Yeah, this is further evidence for my completely insane pet theory:
The reason governments run the currency nearly universally without the economy collapsing isn't because they're better at it than at any other industry, or because currency uniquely requires government to take care of it.
It's because just about anything can be passable money, and work OK. Rocks, shiny metal, entries in a digital ledger, pieces of paper (with or without backing or government imprimatur). It's so easy, that only the very shittiest governments mess it up massively.
I wouldn't say they're "better at it". Unless by better you mean they wield a monopoly with the power to literally kill the competition. True that private industry has a hard time competing in that situation. It's also true that the death and mayhem of two world wars and others would not have been possible without a central banking system, so I guess they're also better at stealing capital in order to re-purpose it for the destruction of other capital. So yeah, they're "better" stewards of the currency.
The result of complete government management in most fields is total collapse: Agriculture, steel industry, you name it. So if all the monetary systems nearly everywhere are managed by governments, why aren't such disasters occurring?
•••
What to produce>
Copy the stretch of the currency discussion from "Yeah, this is" through "care of it.", word for word. The rows play no part in these tasks.
•••
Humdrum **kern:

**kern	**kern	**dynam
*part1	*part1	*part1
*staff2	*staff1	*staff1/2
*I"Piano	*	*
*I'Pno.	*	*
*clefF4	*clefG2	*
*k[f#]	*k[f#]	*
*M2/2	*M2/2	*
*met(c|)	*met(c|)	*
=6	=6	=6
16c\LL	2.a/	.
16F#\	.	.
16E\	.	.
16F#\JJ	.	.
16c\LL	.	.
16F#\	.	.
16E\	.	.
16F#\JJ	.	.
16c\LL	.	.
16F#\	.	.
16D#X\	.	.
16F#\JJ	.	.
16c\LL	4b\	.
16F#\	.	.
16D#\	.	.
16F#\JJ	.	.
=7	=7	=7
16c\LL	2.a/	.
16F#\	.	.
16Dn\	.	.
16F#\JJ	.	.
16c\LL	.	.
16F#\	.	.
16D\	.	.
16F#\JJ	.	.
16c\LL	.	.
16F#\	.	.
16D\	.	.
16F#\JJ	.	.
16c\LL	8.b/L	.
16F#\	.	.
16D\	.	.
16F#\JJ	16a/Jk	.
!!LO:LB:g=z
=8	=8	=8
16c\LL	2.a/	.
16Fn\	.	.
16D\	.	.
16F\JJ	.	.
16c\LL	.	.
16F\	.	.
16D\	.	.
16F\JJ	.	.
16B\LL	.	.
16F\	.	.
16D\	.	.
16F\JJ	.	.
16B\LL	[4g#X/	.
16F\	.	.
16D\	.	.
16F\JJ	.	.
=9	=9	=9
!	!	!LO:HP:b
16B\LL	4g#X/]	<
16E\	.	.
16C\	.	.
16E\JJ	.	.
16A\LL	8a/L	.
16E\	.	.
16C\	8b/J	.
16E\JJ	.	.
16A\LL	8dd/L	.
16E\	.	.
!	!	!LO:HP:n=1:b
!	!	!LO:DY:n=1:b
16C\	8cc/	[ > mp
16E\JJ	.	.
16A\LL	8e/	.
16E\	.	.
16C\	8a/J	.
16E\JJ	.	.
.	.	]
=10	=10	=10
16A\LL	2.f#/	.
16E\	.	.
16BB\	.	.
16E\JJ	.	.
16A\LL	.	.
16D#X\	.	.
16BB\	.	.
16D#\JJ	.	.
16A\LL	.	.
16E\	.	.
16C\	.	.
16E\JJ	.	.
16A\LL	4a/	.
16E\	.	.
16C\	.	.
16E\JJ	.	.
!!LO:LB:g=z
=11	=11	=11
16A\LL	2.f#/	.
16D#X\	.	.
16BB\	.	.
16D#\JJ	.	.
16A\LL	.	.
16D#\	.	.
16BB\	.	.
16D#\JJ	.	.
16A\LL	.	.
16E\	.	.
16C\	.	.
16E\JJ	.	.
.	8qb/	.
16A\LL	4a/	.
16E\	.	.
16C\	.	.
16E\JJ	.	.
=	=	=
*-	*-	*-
•••
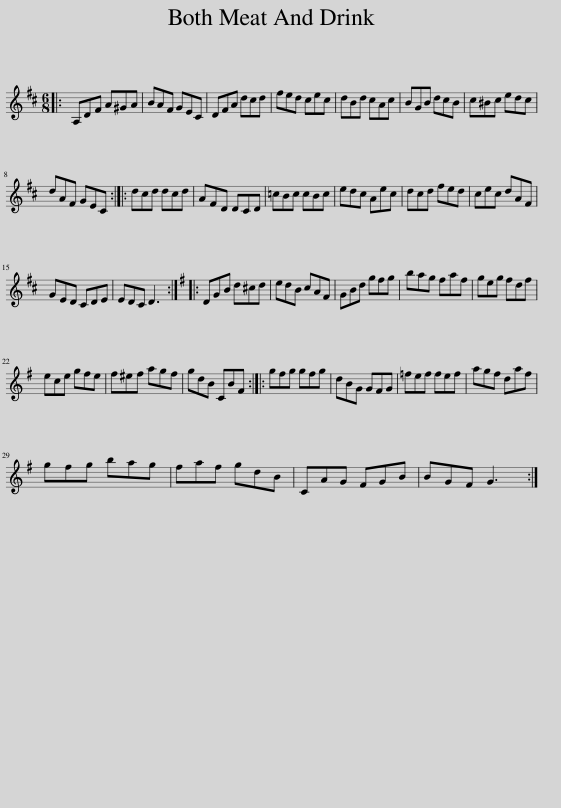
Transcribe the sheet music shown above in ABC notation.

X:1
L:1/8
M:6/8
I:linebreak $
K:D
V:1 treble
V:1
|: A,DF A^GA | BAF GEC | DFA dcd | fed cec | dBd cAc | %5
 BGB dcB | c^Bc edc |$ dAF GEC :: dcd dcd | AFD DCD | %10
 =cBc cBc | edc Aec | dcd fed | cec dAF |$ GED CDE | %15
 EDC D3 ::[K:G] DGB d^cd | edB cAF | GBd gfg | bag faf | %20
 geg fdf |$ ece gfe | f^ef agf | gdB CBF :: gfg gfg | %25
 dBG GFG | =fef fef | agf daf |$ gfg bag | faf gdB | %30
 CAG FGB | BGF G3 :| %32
•••
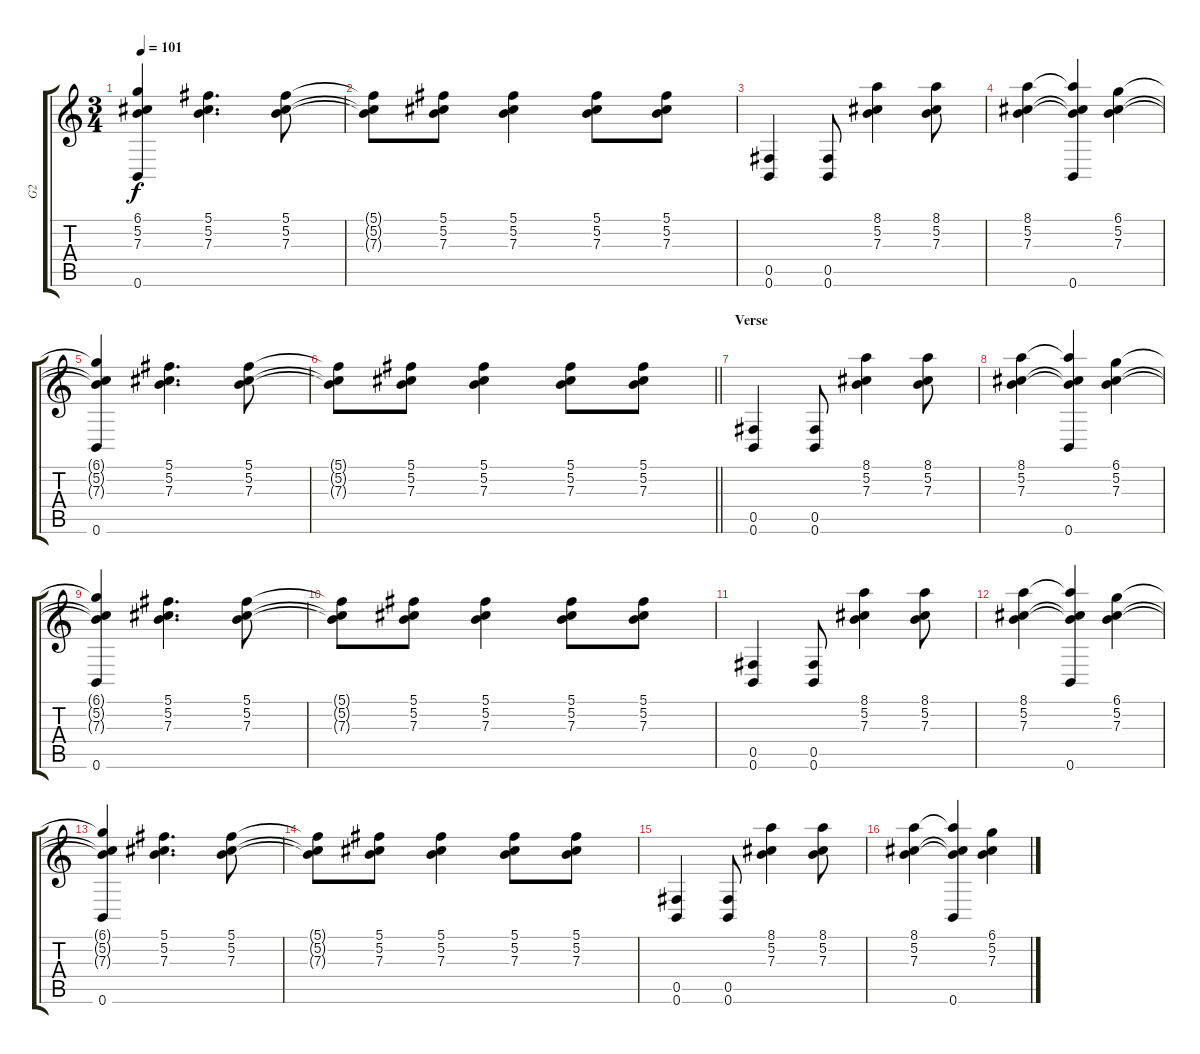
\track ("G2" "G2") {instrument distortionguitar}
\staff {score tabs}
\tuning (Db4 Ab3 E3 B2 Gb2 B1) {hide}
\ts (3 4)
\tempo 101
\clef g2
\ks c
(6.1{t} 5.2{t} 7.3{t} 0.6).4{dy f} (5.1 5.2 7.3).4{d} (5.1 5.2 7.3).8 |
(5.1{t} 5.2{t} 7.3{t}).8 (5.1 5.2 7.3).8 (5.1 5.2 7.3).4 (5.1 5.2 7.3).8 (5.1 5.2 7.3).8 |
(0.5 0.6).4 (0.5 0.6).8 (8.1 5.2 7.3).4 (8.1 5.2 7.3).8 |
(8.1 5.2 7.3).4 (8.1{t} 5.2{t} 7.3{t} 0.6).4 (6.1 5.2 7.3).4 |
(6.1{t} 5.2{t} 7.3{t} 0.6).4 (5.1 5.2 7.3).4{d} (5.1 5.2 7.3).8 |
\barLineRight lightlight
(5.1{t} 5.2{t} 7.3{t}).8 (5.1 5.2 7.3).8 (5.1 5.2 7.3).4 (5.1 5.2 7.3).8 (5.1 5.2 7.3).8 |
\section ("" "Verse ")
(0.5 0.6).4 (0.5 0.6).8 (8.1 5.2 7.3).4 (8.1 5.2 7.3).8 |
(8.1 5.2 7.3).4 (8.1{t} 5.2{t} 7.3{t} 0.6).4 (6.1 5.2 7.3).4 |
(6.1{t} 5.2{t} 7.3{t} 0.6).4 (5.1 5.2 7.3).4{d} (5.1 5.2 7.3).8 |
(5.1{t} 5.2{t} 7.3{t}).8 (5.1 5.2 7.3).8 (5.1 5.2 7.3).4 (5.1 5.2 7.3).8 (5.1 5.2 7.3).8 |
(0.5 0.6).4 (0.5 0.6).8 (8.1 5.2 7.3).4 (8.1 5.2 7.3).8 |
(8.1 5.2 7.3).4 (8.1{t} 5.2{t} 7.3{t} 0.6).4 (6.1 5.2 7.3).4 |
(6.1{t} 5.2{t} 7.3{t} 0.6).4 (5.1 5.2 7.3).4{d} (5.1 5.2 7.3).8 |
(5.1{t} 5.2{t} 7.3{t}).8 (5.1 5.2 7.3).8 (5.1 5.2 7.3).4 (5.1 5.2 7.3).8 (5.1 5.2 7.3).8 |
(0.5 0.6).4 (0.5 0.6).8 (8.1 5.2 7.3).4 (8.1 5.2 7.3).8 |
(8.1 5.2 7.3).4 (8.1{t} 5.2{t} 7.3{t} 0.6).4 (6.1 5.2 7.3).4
•••
Written answer>
Yeah, this is further evidence for my completely insane pet theory:
The reason governments run the currency nearly universally without the economy collapsing isn't because they're better at it than at any other industry, or because currency uniquely requires government to take care of it.